The problem is that when the Surf Air planes line up at 2,000 feet over Palo Alto, their noisy northbound descent reverberates on either side of Middlefield Road. The lower the aircraft fly, the more noise impact that is felt over a wide swath of homes below. Residents also are quick to point out that there are numerous local schools along the route, including Menlo-Atherton High, Encinal elementary, Summit Preparatory and Taft School, near Bay Road.

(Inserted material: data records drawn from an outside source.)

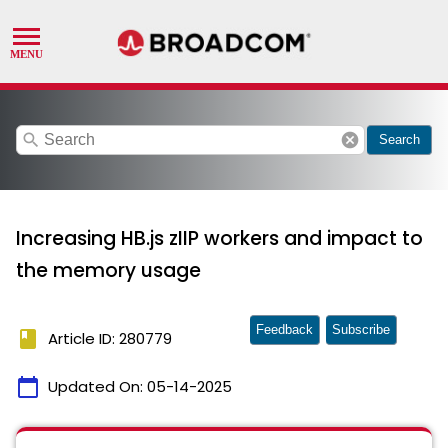
search
cancel
Search
Increasing HB.js zIIP workers and impact to
the memory usage
Feedback
Subscribe
book
Article ID: 280779
calendar_today
Updated On:
05-14-2025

Some strategies to try to mitigate the noise have been put in place. For example, Surf Air representatives and the FAA agreed that whenever possible, the planes would use a visual flight approach into San Carlos on a route east of Middlefield Road, which will move most of the noise over some other neighborhoods and uninhabited areas or the Bayshore Freeway. At a Dec. 9 meeting with Atherton officials and some 75 neighbors, Surf Air representatives said its pilots were instructed "not to fly over the same house in the same day," when possible. These are steps in the right direction, although weather conditions must be right for pilots to descend using the visual flight approach.
By all reports, Surf Air is an innovative start-up airline that in particular appeals to business travelers who fly frequently to other California cities. Rather than a ticket for every flight, fliers purchase an "all-you-can-fly" membership. And boarding is simple, with no security checks or baggage fees. For the right type of passenger, Surf Air is a perfect way to reach Santa Barbara, Burbank and other Southern California cities.

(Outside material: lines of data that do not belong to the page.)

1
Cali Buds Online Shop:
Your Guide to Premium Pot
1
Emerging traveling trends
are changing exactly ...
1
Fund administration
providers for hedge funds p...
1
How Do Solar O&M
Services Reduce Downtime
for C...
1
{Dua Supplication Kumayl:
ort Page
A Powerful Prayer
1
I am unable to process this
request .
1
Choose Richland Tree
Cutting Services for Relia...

But while Surf Air is a way for some travelers to avoid the challenges of flying out of San Francisco, Oakland or San Jose, the airline should not be permitted to do so while damaging the quality of life of those beneath its glide-path into San Carlos Airport. And a solution is even more important since Surf Air has announced that it may soon double the number of flights per day. We wonder if the airline ever considered other nearby airports, like Palo Alto, for example?
When the San Carlos Airport was built, it was not surrounded by residential development. And even today, residents say prior to Surf Air's arrival, there was rarely, if ever, concerns about noisy traffic. But Surf Air changed all that. We hope the airline and the FAA will hear the neighbors' concerns and approve a permanent remedy that will move Surf Air planes east of Middlefield Road for good.